I was talking with a friend the other day and that person was telling me that it had been difficult to get into the Bible lately but talking to God had become easier. I thought this was kinda weird at first, that old fundamentalist part of my brain was kinda pissed at the idea, and then I thought about it and stopped being an idiot.
There is this really interesting thing about books and writings and such. We think they tell us stuff, but really it isn’t the writing that tells us anything, it is our inner translation and interpretation of that writing that tells us something. Someone who doesn’t suck at writing can consider this and try his very best to communicate his ideas to the reader, recognizing that those ideas will be filtered through the reader’s own ideas.
You might think this is a small thing, but it isn’t. It’s actually a pretty huge thing. If you don’t believe me, just read about this super famous, super lame poem, called The Red Wheelbarrow. In spite of the fact that it is composed of only 16 pretty straightforward words, it still somehow is confusing as shit to anyone who reads it and there are lots of very different interpretations of what it means: from life depending on perception, to the importance of machinery. Seriously, look it up, it’s wicked dumb.
This is how, in the early days of America, they could say they followed a constitution that granted equal rights to all men, yet they still had slaves and beat their wives. It was all about how they understood what it was to be a human (which they thought meant being a white man or owning land or killing all the buffalo or something). It totally changed the way they understood the Constitution and rights and all that unimportant stuff. If you wonder how so many laws can be in place today that seem to go totally against the Constitution, then look no further than the power of interpretation. The Constitution has NO power. Power rests with the people who, by law, are set up to tell us what the Constitution means, and they basically have the power to say it means whatever they damn well please, and they do, and it changes depending on the culture of any given time.
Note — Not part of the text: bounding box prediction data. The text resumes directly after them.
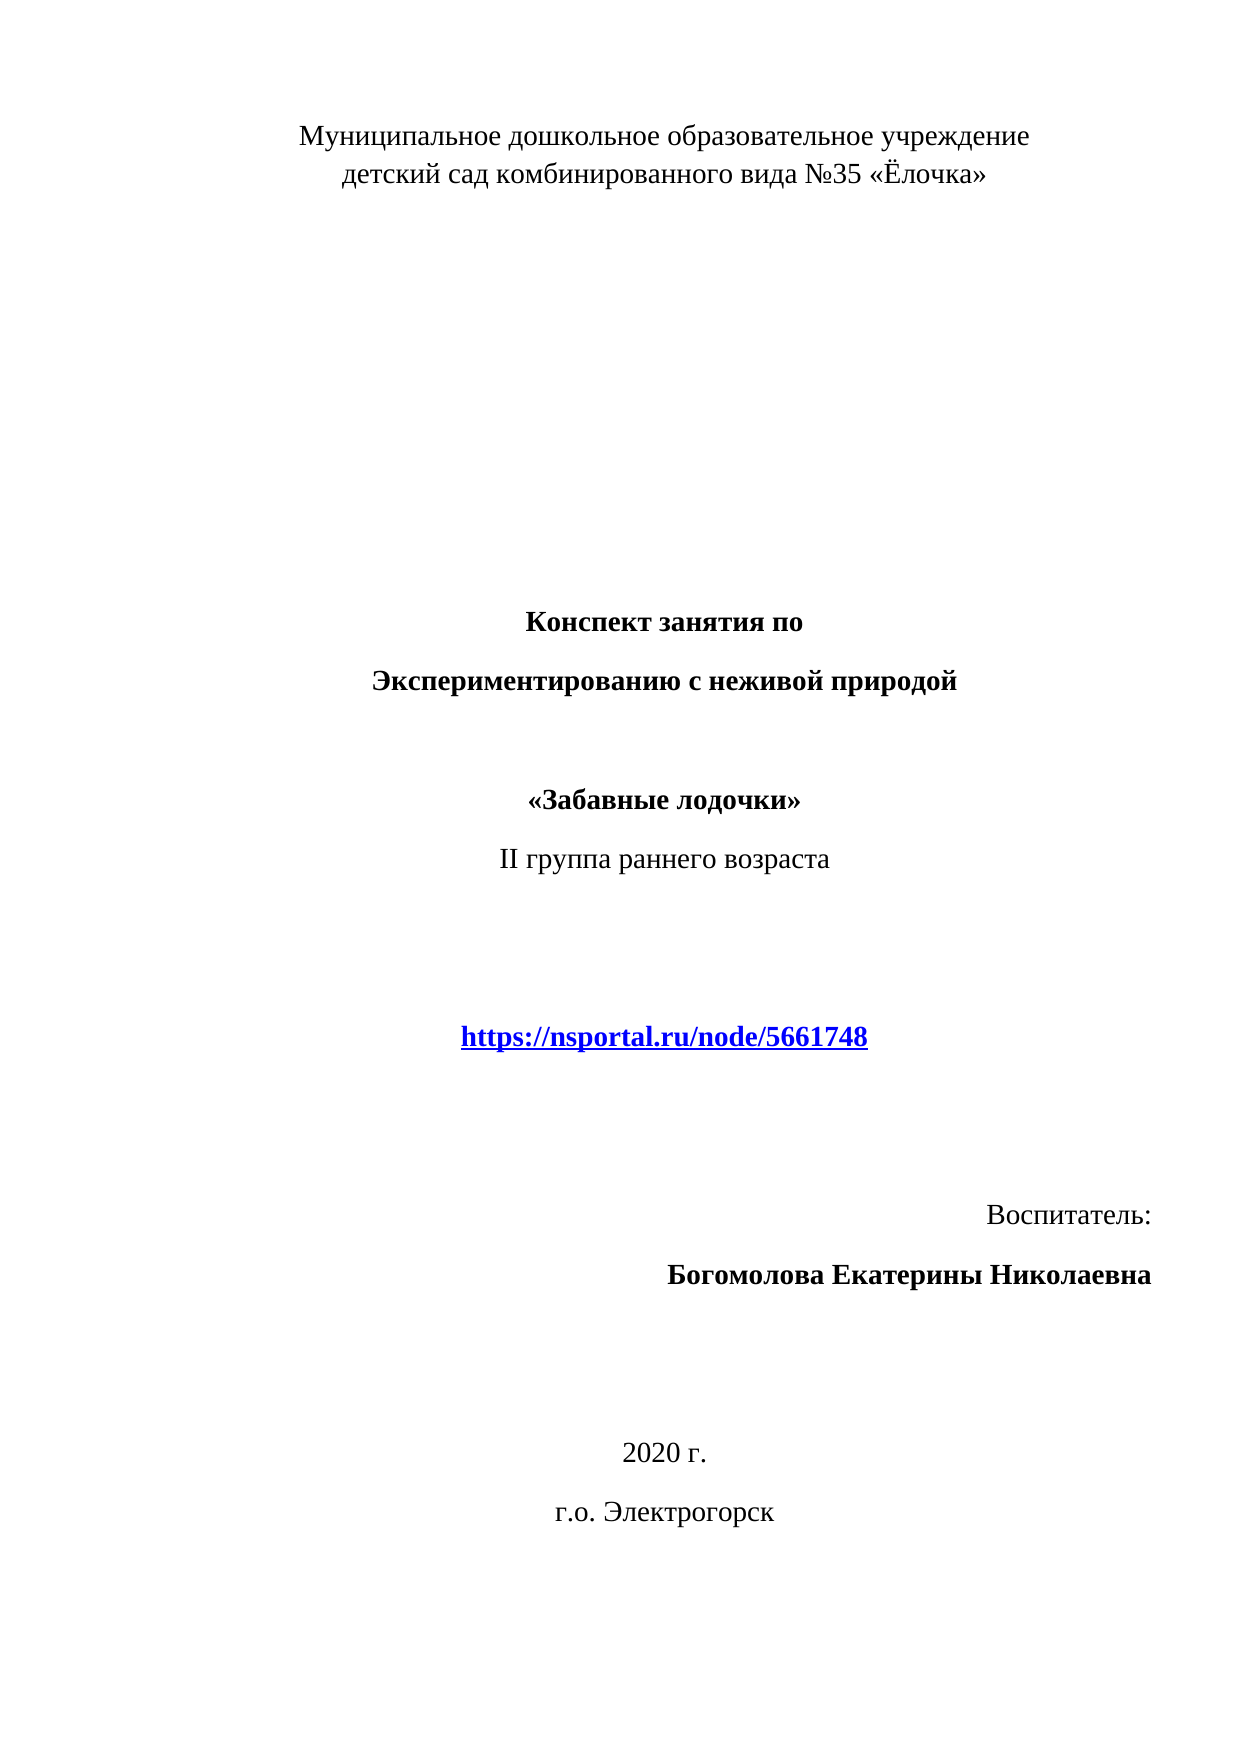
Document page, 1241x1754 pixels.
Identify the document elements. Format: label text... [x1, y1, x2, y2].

text «Забавные лодочки» [177, 782, 1152, 815]
text Конспект занятия по [177, 604, 1152, 637]
text Богомолова Екатерины Николаевна [177, 1257, 1152, 1290]
text https://nsportal.ru/node/5661748 [177, 1019, 1152, 1053]
text II группа раннего возраста [177, 841, 1152, 875]
text 2020 г. [177, 1435, 1152, 1468]
text Экспериментированию с неживой природой [177, 663, 1152, 697]
text Муниципальное дошкольное образовательное учреждение детский сад комбинированного вида №35 «Ёлочка» [177, 118, 1152, 222]
text г.о. Электрогорск [177, 1494, 1152, 1528]
text Воспитатель: [177, 1197, 1152, 1231]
So, back to the whole Bible thing. The Bible may be completely true and all that (I believe it is), but that does not mean that what we think it says is completely true. I said authors that don’t suck are better at thinking about how their writing will be understood and make considerations for that. Well, here’s the thing with the Bible, it was written a long damn time ago to some really different groups of people with some really different problems, in some really different languages, so we can excuse them if their writing might lose something when translated and interpreted by us.
“But,” I can already hear you saying, “the Holy Spirit tells us what the Bible means!” And there is the whole point. The Bible, without God speaking to us, is basically just a pile of paper and ink (or maybe pixels on a screen, if you’re into that stuff). This has lots of implications, at least to me it seems to. Maybe it says something about where we go for answers? Maybe it says something about Bible worship? Maybe it says something about talking to God? Maybe it says something about how strongly we hold our “Bible based” opinions? I don’t know, I just think that it might be alright to say, “I’m finding it difficult to get into the Bible but I’m finding it easier to hear from God.”